*REQUIRED WORK*. Copy the lines below word for word, starting at the line that contains "scientific name: Calla palustris" and stopping after the line that contains "family: Geraniaceae".

*Collection entries*.
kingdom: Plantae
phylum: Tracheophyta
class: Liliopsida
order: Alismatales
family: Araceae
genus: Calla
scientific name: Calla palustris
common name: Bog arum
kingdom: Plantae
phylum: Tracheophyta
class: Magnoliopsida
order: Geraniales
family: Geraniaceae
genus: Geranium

--

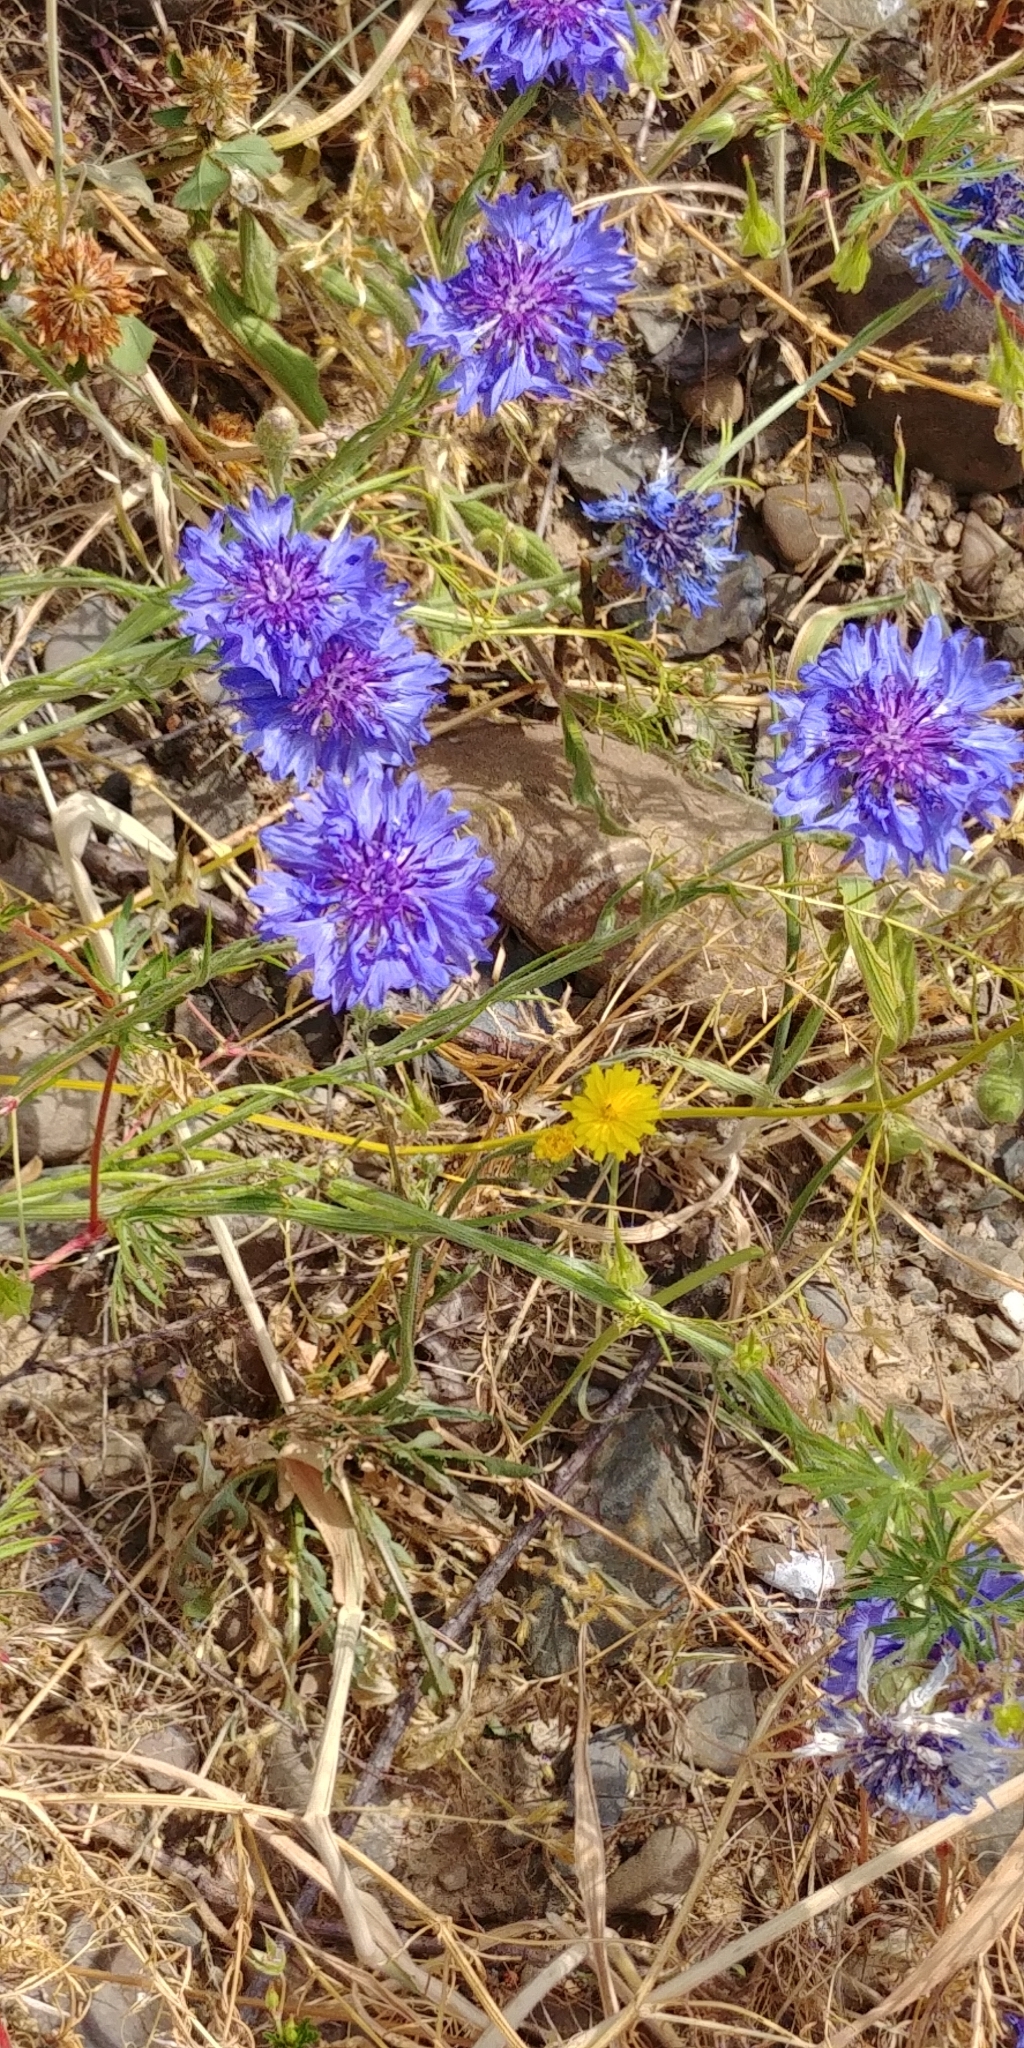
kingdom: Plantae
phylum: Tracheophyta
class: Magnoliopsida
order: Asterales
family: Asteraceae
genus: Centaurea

*FULL OUTPUT*.
scientific name: Calla palustris
common name: Bog arum
kingdom: Plantae
phylum: Tracheophyta
class: Magnoliopsida
order: Geraniales
family: Geraniaceae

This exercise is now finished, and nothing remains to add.